A couple of days ago we went to WalMart to look at toys while Tim recorded some parts for his new Christmas album (You're gonna love "In the Corner all Alone"--musical AND literary). Daniel looked at all the toys and finally pulled out a box of crayons. He crawled over and put it in my hands. "Oh, Dan," I said, "we aren't going to buy this." He smiled, pointed at the box, and then started spitting like he was spitting out yucky stuff. Then he pointed at the crayons again. Guess what Dan usually does with crayons? He eats them, and then spits out the bits when I catch him. It was like he was saying, "Don't worry, Mom, I'll spit them out again!" Very cute. A non-verbal one year old trying to negotiate for what he wants.
I've had to learn a new langauge lately as the big kids make up lots of words with few or no consonants and assign meanings to them. They're speaking "baby". And they remember the words, sometimes. So I walked into the bathroom and found Anda playing on the potty (lid closed). "I need to go potty, Anda. Can I go in here, or should I go to my room?" "Beeday-it," she said. "What?" I said. "That means go to your bathroom in baby," she said. "Oh," I said. This is a fairly typical occurence around here lately. "What cereal do you want?" "Uuuooo." "What?" "That's the word for rice krispies in baby." "Oh." Or "Ohohboo." "Is that rice krispies?" "No. That's Uuuuooo. Ohohboo is fruit loops." "Oh."

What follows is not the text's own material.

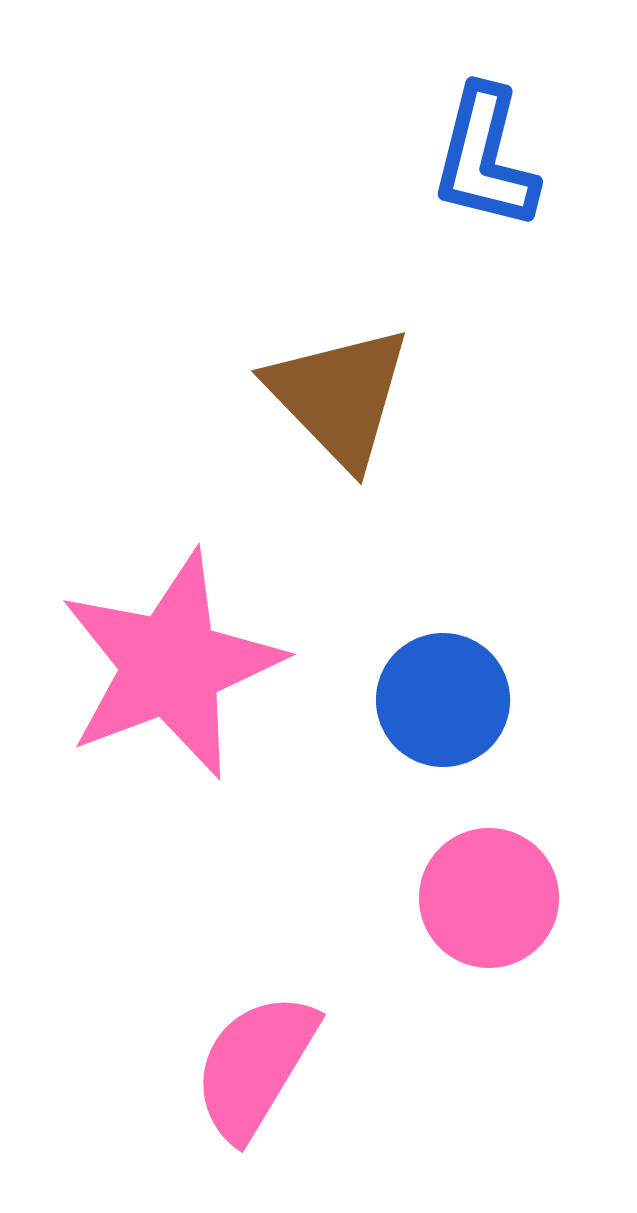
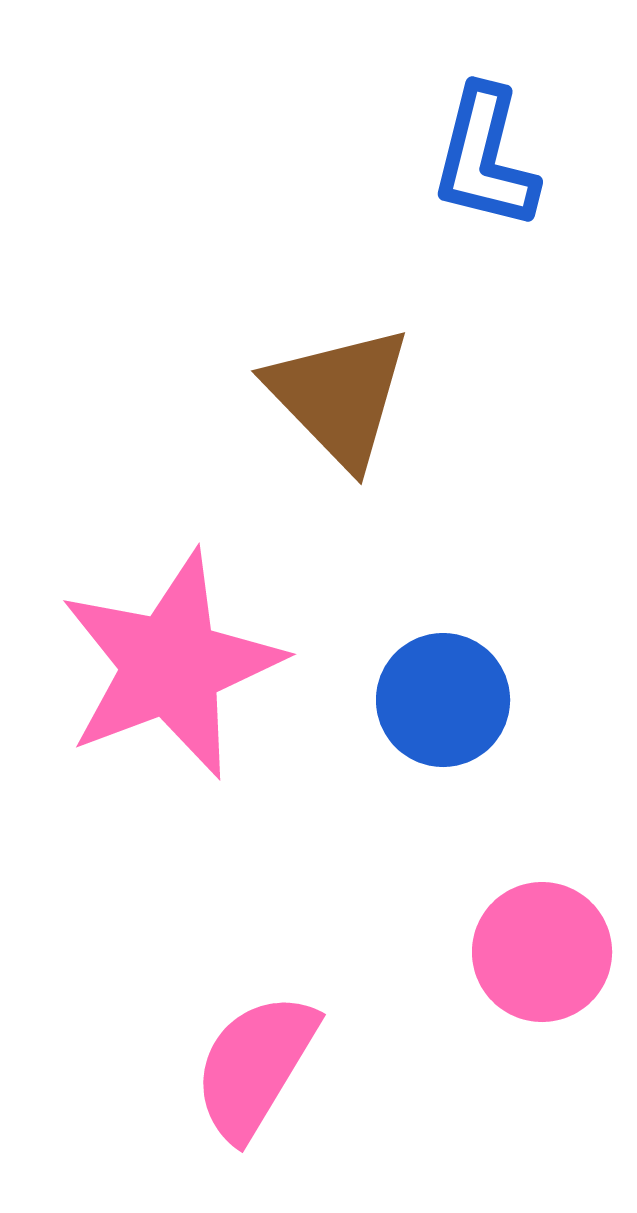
pink circle: moved 53 px right, 54 px down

The irony is not lost on me that Daniel is spending all his time trying to become like the big kids, and they are spending all their time trying to be like he was three or four months ago. Except they insist on standing on their chairs while we eat dinner because they're babies. I don't know where that one came from.

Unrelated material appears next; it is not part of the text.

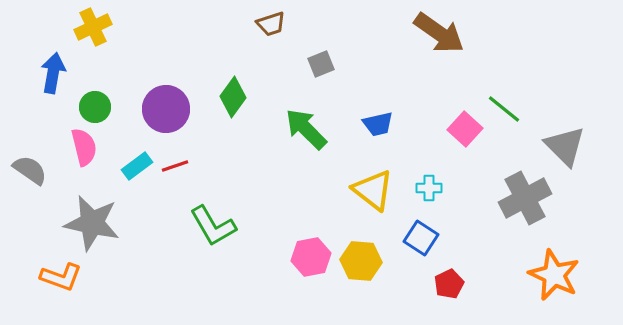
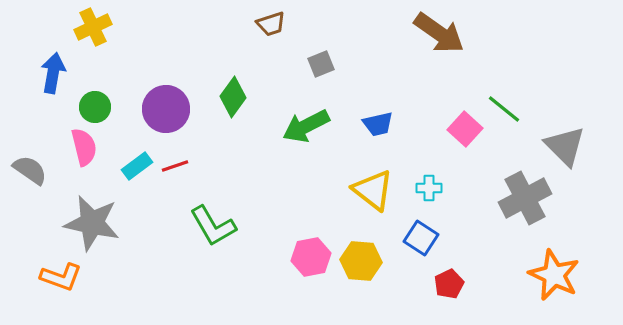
green arrow: moved 3 px up; rotated 72 degrees counterclockwise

Dinner has been exciting in other ways, too. Caleb insists on making a menu for each meal, which can be annoying when we are about to say the blessing and he won't let anyone eat until he's drawn a menu (pictures, not words, which would be a lot faster). This was tolerable, though, as long as the menus were descriptive of what I was making anyway. At our last meal I looked at the menu as we sat down, and Caleb had added "Gogurts" to the menu, which everyone ordered with glee as soon as Caleb announced they were there. He also refused to put fruit cocktail on the menu because he hates it, and then he said that nobody could eat any because it wasn't on the menu. That was irritating. Daniel saved us, though, by spontaneously learning right at that moment how to say "Peaches!" Renamed, the food was suddenly acceptable, and everyone but Caleb was allowed to eat it.